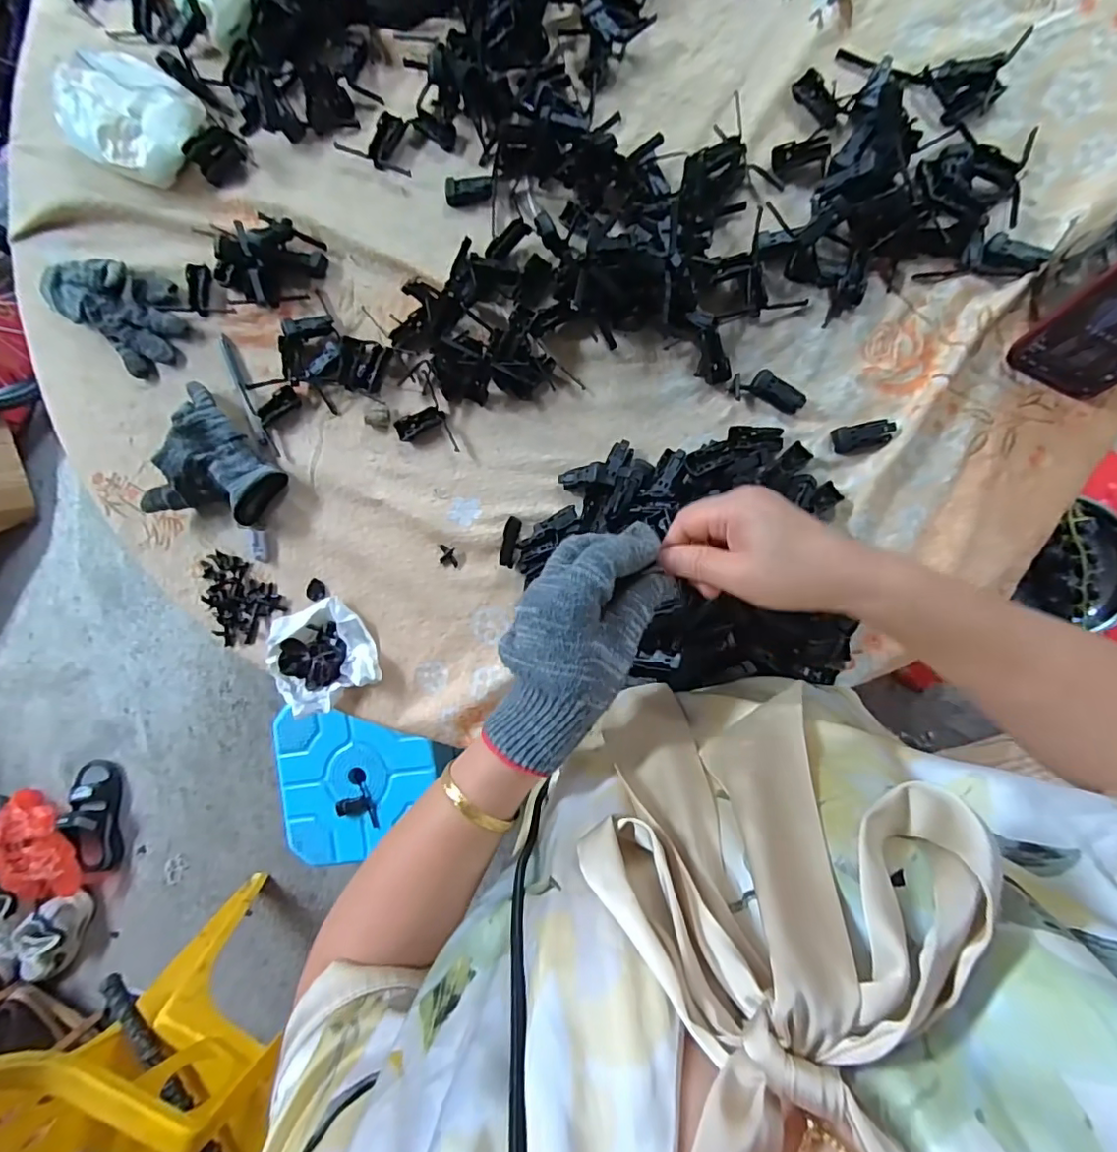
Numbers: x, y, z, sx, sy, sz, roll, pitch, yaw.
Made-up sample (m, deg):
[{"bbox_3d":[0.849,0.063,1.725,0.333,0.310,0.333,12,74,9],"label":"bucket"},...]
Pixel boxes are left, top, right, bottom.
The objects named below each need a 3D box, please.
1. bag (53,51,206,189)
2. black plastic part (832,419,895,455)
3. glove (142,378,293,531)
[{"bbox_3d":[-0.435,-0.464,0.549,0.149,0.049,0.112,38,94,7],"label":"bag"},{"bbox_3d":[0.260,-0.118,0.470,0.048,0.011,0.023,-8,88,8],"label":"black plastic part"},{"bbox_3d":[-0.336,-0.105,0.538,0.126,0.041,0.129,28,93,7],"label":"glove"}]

---

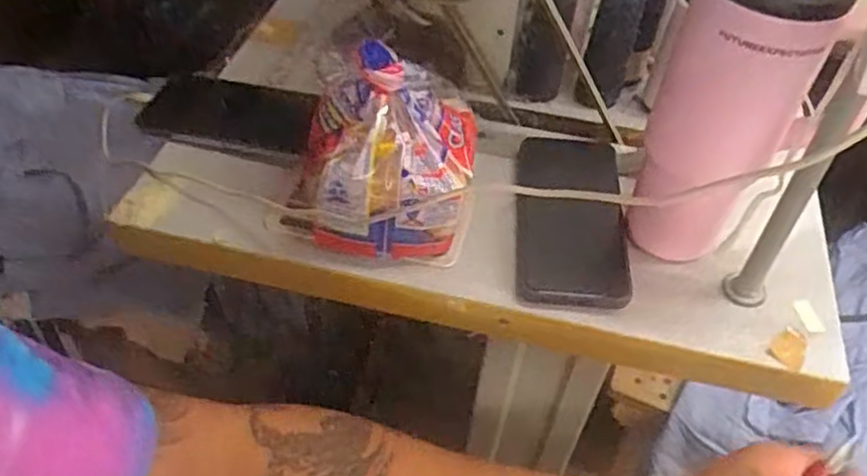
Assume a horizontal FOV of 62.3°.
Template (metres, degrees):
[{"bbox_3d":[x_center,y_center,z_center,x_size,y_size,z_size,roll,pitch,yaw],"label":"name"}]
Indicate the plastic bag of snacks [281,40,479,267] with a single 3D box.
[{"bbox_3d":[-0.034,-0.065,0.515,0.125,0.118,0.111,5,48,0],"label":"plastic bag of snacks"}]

---

ACTIVITY: The lines to copy are those in the records above containing the word "roll".

EXPECTED ANSWER:
Numbers: x, y, z, sx, sy, sz, roll, pitch, yaw.
[{"bbox_3d":[x_center,y_center,z_center,x_size,y_size,z_size,roll,pitch,yaw],"label":"name"}]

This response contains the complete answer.